(Passage begins)
# Movie Recommendation Systems

# Notebook 2: Initial Setup

**1. Setup** - importing libraries and functions

**2. Load Data** - loading datasets

**3. Clean Data** - removing duplicates 

## 1. Setup

In [6]:
#Import libraries
import pandas as pd
import numpy as np
import seaborn as sns
import matplotlib.pyplot as plt

from scipy.stats import pearsonr
from sklearn.metrics.pairwise import cosine_similarity

import surprise
from surprise import Dataset, Reader, SVD, KNNWithMeans, KNNBasic
from sklearn.model_selection import train_test_split

import ml_metrics as metrics

%matplotlib inline

In [7]:
#Load data
def load_file(df): 
    """
    Reads csv file as a Pandas dataframe.
    
    Parameters
    ----------
    df: name of csv file 
    
    Returns 
    -------
    Dataframe of csv file
    
    ---
    """
    return pd.read_csv(df)

In [8]:
def surprise_algo(algo, trainset_surprise, testset_surprise, userIds): 
    '''
    A list with lists of recommendations for each user; list requires to be stored elsewhere
    
    ---
    Parameters
    
    
    algo: Surprise package algorithm  
    
    trainset_surprise: training data, setup from Surprise (not the same as Pandas dataframe setup) 
    
    testset_surprise: testing data, setup from Surprise (not the same as Pandas dataframe setup) 
    
    userIds: list of all the userIds; to recommend each user in userIds 
    
    ---
    Returns 
    
    A list with lists of recommendations 
    
    ---
    
    '''

    #Fit SVD recommender
    algo.fit(trainset_surprise)
    algo_pred = algo.test(testset_surprise)
    
    #Dataframe of test set including predicted ratings
    algo_pred = pd.DataFrame(algo_pred).drop('details', axis=1)
    algo_pred.columns = ['userId','movieId','rating','pred_rating']
    algo_pred = algo_pred.sort_values(['userId','pred_rating'], ascending=[True,False])
    
    #Recommendations for all users in the test data
    algo_recs = []

    for userId in userIds:
        algo_recs_ = algo_pred.set_index('userId').loc[userId]['movieId'].tolist()
        algo_recs.append(algo_recs_)
    
    return algo_recs

## 2. Load data

In [9]:
#Load data and define dataframes
movies = load_file("movies.csv")
(Passage ends)
(Stored data begins)
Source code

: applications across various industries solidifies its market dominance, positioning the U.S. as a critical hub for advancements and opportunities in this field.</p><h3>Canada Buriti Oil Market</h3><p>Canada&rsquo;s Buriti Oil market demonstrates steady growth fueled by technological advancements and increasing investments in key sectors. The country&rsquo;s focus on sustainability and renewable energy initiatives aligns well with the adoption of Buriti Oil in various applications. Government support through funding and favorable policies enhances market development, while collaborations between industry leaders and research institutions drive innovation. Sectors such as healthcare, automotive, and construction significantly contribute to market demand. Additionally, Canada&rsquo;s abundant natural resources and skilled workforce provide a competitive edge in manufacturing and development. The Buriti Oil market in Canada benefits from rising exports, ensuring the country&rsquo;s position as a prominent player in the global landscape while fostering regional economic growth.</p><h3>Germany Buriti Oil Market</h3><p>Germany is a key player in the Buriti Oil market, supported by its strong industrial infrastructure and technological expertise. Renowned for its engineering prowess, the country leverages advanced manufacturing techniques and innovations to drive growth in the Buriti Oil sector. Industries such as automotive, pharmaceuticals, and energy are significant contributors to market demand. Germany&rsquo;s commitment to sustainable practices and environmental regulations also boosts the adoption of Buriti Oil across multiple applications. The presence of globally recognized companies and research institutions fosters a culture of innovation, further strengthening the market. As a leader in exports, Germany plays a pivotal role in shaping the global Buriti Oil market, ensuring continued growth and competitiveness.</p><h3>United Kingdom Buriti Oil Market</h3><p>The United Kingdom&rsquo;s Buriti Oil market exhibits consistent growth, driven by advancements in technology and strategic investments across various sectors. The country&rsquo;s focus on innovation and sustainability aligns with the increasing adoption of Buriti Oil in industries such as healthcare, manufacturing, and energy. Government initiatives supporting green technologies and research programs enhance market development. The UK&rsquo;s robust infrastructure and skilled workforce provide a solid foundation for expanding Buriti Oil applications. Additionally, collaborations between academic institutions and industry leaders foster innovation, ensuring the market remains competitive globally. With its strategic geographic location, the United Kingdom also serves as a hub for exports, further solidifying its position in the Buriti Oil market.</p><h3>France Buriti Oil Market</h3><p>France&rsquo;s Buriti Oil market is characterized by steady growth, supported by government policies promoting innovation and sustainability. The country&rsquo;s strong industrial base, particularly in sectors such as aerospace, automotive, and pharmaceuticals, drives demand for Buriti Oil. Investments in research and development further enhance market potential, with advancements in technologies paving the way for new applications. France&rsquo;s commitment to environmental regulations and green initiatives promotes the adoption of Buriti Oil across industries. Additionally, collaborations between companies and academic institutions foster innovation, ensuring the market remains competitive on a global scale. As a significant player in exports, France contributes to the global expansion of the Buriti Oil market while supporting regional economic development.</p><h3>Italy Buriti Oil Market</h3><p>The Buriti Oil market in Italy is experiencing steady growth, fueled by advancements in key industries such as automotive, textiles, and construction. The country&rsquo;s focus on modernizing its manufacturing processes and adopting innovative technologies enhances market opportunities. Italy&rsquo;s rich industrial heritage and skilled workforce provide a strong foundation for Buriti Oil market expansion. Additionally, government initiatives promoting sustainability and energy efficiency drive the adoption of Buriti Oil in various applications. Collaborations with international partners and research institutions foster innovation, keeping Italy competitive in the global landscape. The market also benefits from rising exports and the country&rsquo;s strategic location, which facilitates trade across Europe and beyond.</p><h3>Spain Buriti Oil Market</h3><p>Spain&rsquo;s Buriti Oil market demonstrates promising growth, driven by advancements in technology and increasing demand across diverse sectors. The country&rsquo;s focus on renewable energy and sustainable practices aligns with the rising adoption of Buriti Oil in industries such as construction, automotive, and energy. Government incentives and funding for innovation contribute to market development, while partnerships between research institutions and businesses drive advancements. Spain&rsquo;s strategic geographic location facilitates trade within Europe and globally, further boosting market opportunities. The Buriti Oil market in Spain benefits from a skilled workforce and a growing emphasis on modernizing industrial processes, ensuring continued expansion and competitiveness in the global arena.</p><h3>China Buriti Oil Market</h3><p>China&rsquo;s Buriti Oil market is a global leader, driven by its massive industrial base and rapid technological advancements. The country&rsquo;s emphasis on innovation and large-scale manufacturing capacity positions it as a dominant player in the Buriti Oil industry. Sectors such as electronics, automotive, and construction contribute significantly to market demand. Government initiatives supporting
(Stored data ends)
* Work to complete *
• A. In the movie recommendation notebook, which column does the surprise_algo function drop from the test-set predictions before renaming the columns?
• B. Write what comes next in the movie recommendation notebook, picking up after its last line.

* Outputs for the tasks *
• A. The 'details' column.

• B.
ratings = load_file("ratings.csv")

## 3. Clean data

### 3.1 'movies' dataframe

**3.1.1 Preview**

In [10]:
#movies dataframe preview
movies.head()

Unnamed: 0,movieId,title,genres
0,1,Toy Story (1995),Adventure|Animation|Children|Comedy|Fantasy
1,2,Jumanji (1995),Adventure|Children|Fantasy
2,3,Grumpier Old Men (1995),Comedy|Romance
3,4,Waiting to Exhale (1995),Comedy|Drama|Romance
4,5,Father of the Bride Part II (1995),Comedy


**3.1.2 Check nulls and duplicate rows**

In [11]:
print('Number of nulls in "movies" dataframe: \n' , movies.isnull().sum())
print('\n Number of duplicate rows in "movies" dataframe :', movies.duplicated().sum())

Number of nulls in "movies" dataframe: 
 movieId    0
title      0
genres     0
dtype: int64

 Number of duplicate rows in "movies" dataframe : 0


**3.1.3 Check duplicate movie titles**

Only 'title' in 'movies' is prone to duplicates.

In [12]:
#Number of movie title duplicates
print('Number of duplicates: ', movies[['title']].duplicated().sum())

Number of duplicates:  5


**3.1.4: Clean duplicate movie titles (genres)**

*3.1.4.1 Investigate*

In [13]:
#Dataframe of duplicates
duplicates = movies[movies['title'].duplicated()]
display(duplicates)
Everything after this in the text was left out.